======== 選択テキスト

週明け8日の米株式市場でNYダウは115ドル安と続落。5日に発表された6月雇用統計が堅調な内容だったことを受け、利下げ期待の後退による売りが続いた。アップルやボーイングが個別の材料で売られたこともNYダウを押し下げた。一方で円相場が1ドル=108円台後半と弱含みで推移しており、本日の日経平均は円安を好感した買いが先行して63円高からスタート。朝方には21687.29円(152.94円高)まで上昇する場面があった。ただ、一段と上値を追う動きは乏しく、買いが一巡すると伸び悩んだ。東証1部の値上がり銘柄は全体の4割強、対して値下がり銘柄は5割強となっている。
個別では、日経平均寄与度の大きいファーストリテ<9983>やソフトバンクG<9984>が堅調。米利下げ期待の後退と円安で、メガバンク株の一角やトヨタ自<7203>は小じっかり。

================
======== 提供データ

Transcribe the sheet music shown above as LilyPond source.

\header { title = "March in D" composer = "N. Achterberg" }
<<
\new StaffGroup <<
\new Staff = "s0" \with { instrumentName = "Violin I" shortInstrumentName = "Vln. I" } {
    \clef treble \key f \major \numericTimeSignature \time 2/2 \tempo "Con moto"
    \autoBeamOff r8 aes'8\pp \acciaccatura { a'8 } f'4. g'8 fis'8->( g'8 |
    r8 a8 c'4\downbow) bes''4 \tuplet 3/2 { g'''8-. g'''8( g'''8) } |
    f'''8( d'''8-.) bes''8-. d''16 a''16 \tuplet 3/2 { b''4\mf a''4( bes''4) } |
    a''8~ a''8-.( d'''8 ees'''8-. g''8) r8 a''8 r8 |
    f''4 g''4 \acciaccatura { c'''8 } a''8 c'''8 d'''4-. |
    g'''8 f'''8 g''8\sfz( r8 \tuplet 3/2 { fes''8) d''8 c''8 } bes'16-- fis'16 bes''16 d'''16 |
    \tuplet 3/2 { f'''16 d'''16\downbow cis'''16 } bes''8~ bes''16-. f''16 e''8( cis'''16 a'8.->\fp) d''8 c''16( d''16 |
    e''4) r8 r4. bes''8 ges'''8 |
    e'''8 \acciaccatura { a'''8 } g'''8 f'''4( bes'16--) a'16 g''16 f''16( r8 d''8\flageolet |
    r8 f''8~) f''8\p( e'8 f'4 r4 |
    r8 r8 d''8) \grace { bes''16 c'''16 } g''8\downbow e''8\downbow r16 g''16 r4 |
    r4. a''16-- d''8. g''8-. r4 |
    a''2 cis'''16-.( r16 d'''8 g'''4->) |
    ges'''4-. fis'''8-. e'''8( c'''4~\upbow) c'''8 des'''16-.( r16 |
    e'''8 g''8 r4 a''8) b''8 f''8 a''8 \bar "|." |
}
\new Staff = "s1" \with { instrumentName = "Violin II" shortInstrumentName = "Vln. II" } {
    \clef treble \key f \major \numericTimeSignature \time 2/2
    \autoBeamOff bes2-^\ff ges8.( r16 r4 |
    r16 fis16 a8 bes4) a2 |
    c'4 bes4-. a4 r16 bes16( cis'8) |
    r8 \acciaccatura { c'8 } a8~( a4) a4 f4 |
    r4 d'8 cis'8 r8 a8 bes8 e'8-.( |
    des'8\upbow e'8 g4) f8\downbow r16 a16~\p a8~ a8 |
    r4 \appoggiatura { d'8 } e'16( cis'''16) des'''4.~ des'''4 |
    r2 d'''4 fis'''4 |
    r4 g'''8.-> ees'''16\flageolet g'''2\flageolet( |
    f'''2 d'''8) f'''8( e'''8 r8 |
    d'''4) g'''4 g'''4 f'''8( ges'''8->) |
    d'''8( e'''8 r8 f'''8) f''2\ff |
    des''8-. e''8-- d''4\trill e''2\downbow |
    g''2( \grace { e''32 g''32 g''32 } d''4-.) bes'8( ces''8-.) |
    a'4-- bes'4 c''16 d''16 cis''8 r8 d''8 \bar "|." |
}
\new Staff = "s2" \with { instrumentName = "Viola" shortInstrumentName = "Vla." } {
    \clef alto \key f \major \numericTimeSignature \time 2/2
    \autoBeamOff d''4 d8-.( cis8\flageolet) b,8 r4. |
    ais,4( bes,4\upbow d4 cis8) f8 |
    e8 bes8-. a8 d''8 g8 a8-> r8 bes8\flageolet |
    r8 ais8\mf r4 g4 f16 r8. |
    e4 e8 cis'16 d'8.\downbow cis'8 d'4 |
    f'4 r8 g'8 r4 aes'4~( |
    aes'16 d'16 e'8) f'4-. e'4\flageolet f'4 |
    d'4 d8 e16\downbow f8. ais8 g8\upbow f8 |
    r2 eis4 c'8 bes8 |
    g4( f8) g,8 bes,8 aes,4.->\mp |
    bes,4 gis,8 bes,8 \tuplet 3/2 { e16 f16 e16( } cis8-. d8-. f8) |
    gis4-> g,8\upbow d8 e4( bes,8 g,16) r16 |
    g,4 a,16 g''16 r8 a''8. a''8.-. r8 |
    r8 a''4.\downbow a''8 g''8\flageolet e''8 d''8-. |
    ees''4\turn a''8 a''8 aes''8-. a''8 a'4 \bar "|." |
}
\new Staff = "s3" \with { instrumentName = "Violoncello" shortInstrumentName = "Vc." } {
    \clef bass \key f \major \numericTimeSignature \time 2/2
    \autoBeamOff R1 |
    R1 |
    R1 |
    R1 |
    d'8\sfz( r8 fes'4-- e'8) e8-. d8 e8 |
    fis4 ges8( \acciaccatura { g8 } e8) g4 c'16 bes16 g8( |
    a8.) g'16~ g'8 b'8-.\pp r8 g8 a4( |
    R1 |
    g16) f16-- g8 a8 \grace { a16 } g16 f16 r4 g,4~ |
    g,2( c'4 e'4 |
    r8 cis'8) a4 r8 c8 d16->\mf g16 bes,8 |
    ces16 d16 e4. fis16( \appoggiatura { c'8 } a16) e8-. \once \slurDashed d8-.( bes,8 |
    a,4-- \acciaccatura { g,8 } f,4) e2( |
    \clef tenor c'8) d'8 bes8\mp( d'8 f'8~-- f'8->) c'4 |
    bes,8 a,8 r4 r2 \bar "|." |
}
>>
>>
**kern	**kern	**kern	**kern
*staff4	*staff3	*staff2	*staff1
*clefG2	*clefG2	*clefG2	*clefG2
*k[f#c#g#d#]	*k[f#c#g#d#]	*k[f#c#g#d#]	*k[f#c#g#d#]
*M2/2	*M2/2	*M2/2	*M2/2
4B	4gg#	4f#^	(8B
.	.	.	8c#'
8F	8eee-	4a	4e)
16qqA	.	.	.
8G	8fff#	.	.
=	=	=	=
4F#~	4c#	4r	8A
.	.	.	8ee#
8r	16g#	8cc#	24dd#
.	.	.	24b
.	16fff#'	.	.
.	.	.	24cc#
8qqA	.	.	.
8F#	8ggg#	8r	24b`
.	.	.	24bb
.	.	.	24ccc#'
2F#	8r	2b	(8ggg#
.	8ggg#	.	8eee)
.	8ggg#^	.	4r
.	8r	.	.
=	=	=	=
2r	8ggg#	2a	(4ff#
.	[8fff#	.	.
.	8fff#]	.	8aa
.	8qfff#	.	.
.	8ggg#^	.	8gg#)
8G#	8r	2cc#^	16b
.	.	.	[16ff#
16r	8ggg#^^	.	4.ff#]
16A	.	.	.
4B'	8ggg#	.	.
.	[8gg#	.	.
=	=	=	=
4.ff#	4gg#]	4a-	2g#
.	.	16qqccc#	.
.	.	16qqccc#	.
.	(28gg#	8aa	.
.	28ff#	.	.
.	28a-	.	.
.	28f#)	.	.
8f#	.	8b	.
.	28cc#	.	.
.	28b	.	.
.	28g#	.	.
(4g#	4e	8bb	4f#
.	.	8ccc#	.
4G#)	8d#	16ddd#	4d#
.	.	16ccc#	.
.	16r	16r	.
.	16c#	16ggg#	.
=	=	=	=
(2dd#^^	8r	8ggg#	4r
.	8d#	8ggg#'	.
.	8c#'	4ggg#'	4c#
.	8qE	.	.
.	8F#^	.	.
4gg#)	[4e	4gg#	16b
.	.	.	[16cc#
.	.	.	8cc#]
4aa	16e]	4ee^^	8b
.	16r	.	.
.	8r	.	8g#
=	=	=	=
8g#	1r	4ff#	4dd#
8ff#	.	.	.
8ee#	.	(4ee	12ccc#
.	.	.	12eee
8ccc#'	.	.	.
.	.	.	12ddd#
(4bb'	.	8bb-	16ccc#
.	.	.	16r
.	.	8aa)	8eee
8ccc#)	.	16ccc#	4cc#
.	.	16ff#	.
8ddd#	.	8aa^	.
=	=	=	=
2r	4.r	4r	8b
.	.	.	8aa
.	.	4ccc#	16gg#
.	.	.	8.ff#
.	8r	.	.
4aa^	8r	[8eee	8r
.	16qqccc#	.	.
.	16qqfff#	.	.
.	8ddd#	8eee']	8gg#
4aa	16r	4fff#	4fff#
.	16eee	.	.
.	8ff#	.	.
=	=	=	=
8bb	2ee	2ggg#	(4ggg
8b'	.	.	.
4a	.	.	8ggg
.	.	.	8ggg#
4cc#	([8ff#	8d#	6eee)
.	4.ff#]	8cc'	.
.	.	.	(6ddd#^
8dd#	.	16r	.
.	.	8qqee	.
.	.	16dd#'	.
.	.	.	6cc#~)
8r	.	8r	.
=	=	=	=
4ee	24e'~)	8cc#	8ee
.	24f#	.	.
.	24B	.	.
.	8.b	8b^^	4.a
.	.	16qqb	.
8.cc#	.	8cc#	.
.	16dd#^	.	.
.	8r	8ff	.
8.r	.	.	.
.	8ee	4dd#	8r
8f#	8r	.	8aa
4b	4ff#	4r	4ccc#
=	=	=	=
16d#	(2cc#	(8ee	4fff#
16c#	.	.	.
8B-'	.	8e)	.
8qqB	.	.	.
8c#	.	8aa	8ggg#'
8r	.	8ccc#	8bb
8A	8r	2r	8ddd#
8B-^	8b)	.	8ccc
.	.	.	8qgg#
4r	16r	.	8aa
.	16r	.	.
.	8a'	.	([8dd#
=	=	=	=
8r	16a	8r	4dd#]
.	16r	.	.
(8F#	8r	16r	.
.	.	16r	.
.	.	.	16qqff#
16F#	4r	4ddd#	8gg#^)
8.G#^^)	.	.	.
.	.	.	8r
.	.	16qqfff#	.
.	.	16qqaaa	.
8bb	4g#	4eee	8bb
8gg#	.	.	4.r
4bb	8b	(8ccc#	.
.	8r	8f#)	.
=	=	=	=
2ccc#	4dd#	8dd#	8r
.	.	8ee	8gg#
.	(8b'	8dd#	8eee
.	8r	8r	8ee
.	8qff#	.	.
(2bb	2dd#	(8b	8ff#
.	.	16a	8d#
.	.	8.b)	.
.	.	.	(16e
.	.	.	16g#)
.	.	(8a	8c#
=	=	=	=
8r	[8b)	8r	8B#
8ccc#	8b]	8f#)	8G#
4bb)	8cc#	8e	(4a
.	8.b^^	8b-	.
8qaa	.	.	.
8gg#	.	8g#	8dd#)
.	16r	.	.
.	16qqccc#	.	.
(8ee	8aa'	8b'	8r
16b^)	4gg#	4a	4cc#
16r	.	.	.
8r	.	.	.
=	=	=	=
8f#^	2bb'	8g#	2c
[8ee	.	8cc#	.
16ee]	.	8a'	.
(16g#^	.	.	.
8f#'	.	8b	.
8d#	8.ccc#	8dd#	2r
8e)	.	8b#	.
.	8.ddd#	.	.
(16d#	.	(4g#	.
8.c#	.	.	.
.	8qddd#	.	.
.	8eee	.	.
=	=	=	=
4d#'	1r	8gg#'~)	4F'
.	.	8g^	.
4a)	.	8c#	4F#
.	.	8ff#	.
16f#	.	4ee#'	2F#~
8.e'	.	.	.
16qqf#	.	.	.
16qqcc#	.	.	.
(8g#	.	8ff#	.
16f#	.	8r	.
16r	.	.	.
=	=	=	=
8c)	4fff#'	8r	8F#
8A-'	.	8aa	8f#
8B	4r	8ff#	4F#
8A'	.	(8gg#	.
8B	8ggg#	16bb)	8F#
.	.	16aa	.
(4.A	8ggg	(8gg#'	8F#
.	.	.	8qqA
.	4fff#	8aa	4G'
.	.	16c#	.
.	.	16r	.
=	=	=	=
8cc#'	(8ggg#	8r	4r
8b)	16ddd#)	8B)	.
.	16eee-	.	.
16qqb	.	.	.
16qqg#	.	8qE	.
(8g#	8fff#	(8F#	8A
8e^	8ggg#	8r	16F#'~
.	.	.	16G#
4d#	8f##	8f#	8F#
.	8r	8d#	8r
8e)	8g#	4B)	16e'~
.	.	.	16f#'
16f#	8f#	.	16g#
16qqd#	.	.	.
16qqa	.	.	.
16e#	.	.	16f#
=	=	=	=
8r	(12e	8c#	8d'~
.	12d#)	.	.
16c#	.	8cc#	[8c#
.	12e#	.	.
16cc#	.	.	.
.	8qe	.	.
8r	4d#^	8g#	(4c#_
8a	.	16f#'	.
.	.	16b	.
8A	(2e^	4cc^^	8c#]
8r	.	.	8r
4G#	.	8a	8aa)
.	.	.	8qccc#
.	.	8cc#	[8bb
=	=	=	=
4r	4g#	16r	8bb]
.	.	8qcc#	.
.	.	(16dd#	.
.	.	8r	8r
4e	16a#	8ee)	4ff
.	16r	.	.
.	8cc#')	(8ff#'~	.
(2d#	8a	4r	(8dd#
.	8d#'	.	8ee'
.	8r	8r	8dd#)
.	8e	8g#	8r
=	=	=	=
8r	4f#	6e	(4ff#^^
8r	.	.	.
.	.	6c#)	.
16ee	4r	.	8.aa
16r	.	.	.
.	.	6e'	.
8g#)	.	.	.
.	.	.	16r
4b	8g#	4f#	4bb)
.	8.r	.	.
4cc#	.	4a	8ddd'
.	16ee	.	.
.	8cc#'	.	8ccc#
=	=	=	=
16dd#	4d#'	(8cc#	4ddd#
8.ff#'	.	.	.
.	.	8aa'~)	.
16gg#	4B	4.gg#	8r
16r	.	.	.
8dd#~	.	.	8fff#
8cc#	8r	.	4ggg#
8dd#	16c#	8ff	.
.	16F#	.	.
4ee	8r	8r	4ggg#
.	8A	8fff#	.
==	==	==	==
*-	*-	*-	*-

================

» **取り組む課題**
日本株の市況を伝える選択テキストについて、最後の文に続く形で先を書き継ぐこと。

» **課題の出力**
ウエルシアHD<3141>は前週末に発表した決算を好感した買いが続いており、ユニファミマ<8028>といった小売株の一角も上げが目立つ。また、システムソフト<7527>がストップ高を付けたほか、曙ブレーキ<7238>やジェイ・エス・ビー<3480>も東証1部上昇率上位に顔を出した。一方、東エレク<8035>、村田製<6981>、太陽誘電<6976>といった半導体、電子部品関連株の軟調ぶりが目立つ。スマートフォン「iPhone」の新モデルの販売が低迷しているとの観測から米アップル株が下落した流れを引き継いだ。任天堂<7974>、ソニー<6758>、ZOZO<3092>は小安い。また、富士興産<5009>などが東証1部下落率上位に顔を出した。セクターでは、石油・石炭製品、水産・農林業、証券などが上昇率上位。反面、海運業、繊維製品、鉄鋼などが下落率上位だった。
前日に200円超下落した日経平均だが、本日は円相場の弱含みを受けて先物の買い主導で反発した格好だ。個別では日経平均寄与度の大きい値がさ株が堅調。しかし、東証1部銘柄の半数以上が下落しており、市場のムードに明るさは見られない。8日に続き10日にも上場投資信託(ETF)の分配金捻出を目的とした売りが見込まれており、積極的な押し目買いは手掛けづらい。また、10日に予定される米連邦準備理事会(FRB)のパウエル議長の議会証言の内容を見極めたいとの思惑も強いようだ。国内企業の決算では11日発表の安川電<6506>やファーストリテなどが注目されている。前場の東証1部売買代金は7700億円ほどにとどまっており、投資家の手控えムードが窺える。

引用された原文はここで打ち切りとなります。